Image and design file data:
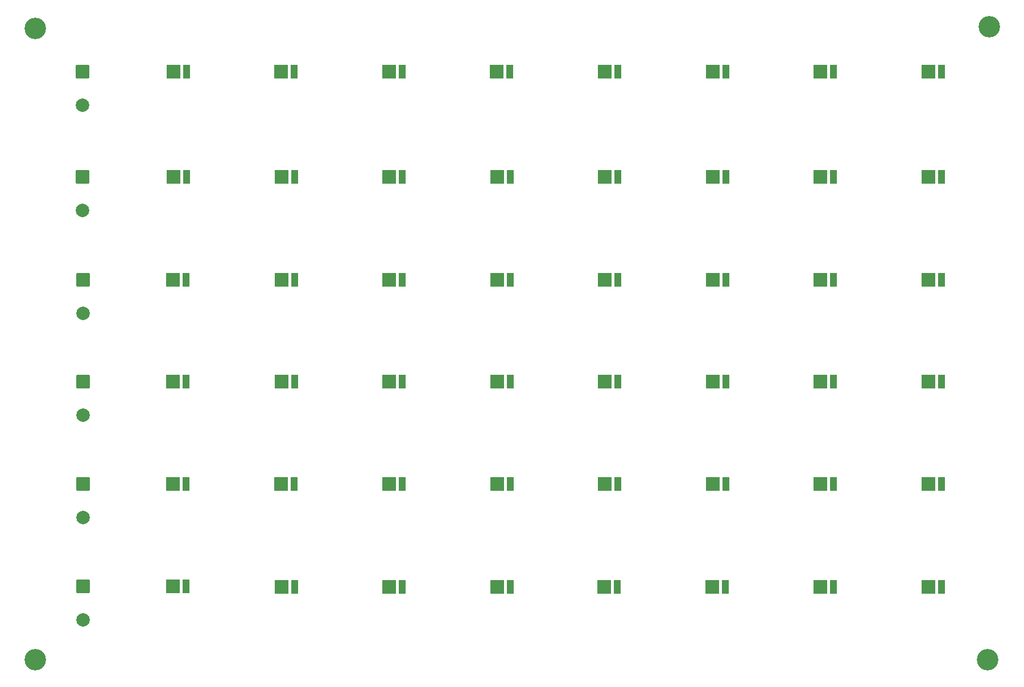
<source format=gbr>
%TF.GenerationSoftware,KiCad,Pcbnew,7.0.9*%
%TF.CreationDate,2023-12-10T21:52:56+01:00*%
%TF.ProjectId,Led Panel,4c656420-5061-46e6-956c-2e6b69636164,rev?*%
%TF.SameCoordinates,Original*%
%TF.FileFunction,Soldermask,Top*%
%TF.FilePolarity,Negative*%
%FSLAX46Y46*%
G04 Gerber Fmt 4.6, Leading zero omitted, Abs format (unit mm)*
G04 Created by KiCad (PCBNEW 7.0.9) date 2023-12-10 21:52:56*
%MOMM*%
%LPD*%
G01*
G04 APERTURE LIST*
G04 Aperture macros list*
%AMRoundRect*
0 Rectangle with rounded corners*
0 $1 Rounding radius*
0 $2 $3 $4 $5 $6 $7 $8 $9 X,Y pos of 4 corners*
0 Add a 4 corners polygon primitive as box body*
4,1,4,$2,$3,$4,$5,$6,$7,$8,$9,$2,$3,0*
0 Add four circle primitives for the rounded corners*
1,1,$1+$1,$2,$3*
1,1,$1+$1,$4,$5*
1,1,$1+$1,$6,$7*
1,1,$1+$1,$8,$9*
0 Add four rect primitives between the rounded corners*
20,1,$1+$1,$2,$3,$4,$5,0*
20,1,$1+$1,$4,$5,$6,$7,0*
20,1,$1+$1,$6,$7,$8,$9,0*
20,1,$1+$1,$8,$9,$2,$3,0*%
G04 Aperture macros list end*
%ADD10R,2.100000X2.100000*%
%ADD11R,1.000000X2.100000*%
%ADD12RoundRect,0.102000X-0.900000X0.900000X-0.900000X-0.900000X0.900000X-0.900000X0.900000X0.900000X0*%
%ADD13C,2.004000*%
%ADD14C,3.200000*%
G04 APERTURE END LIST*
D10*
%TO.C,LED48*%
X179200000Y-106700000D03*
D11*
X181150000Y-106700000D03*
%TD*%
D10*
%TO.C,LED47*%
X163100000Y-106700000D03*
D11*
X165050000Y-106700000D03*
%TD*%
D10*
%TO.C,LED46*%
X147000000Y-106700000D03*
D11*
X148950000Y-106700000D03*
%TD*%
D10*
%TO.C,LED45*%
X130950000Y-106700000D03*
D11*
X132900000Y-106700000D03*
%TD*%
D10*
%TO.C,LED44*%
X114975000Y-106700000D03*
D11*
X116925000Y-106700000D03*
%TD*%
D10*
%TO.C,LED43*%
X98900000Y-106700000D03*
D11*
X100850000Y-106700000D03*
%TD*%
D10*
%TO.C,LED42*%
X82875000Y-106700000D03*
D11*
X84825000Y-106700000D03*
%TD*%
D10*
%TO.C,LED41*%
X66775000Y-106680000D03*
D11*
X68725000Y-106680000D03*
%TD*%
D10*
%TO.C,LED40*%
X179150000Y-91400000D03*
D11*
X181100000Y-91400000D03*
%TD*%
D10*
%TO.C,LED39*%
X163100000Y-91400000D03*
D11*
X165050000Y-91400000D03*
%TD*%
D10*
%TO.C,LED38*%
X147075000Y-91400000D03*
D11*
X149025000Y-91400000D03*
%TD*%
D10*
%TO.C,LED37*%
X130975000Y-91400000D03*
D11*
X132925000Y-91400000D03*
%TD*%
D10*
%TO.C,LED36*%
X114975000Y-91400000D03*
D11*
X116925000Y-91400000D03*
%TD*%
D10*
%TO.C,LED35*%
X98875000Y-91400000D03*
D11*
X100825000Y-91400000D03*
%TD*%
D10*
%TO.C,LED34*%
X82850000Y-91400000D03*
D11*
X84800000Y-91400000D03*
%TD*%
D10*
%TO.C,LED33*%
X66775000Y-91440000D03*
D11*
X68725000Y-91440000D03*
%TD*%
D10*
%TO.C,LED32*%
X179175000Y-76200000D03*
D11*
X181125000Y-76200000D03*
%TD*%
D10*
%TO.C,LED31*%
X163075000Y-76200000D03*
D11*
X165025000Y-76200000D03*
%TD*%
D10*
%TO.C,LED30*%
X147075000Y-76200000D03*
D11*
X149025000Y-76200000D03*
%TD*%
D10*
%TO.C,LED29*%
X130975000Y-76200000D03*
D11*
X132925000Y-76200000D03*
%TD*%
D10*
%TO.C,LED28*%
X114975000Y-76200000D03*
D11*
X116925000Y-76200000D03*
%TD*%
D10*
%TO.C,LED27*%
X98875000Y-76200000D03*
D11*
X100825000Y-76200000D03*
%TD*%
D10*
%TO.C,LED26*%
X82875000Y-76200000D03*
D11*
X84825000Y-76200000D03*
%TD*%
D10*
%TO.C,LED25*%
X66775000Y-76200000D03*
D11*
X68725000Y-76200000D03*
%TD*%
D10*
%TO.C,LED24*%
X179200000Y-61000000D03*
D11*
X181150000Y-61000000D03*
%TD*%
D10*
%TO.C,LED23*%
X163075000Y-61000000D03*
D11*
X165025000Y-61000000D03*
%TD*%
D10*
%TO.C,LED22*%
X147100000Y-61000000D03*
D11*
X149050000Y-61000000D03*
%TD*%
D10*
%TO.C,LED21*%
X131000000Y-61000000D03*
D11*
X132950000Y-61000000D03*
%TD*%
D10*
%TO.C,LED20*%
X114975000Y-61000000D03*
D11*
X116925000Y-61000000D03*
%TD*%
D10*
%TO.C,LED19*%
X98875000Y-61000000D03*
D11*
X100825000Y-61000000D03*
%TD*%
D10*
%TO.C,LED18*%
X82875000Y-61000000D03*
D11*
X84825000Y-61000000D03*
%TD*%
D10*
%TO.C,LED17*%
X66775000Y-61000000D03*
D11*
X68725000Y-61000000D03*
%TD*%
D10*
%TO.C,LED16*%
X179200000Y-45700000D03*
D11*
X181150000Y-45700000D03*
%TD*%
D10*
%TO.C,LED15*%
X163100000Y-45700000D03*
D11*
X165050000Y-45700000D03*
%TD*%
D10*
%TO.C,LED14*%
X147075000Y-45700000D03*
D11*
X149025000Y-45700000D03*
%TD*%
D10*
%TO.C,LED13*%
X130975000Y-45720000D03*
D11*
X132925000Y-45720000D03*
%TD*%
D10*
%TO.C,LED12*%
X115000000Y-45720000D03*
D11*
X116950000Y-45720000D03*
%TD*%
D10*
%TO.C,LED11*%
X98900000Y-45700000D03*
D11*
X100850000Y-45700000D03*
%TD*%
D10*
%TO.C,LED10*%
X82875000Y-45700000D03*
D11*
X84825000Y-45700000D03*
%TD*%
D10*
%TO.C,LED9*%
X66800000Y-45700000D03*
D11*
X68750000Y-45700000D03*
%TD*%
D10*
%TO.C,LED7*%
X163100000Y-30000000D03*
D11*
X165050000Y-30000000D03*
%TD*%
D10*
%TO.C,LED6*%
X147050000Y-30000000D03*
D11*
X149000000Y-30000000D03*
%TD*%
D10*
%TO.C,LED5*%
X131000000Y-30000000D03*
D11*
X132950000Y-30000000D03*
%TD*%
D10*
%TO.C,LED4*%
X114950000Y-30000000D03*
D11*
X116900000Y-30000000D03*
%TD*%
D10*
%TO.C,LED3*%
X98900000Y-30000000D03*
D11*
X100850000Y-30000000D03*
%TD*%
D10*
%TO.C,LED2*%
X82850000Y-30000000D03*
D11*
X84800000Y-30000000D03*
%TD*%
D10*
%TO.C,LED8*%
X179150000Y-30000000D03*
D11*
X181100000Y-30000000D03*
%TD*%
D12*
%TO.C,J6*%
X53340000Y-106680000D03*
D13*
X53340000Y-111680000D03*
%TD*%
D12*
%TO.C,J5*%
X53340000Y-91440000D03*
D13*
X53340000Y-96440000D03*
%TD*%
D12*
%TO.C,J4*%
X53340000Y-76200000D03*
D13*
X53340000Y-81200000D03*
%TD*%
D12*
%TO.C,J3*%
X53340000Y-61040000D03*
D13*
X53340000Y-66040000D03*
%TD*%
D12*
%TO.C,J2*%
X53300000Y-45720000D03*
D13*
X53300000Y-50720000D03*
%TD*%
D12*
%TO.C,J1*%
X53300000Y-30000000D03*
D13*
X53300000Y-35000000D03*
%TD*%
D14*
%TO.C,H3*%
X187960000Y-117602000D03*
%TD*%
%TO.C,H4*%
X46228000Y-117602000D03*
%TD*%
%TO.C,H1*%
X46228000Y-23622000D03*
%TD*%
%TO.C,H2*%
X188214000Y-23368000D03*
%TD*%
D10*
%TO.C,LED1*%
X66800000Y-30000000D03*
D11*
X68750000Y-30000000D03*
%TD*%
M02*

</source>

** Assigned task **
Write out every line, unchanged, from the one containing "X66800000Y-30000000D03*" through the closing line of the data.

** Reply **
X66800000Y-30000000D03*
D11*
X68750000Y-30000000D03*
%TD*%
M02*

</source>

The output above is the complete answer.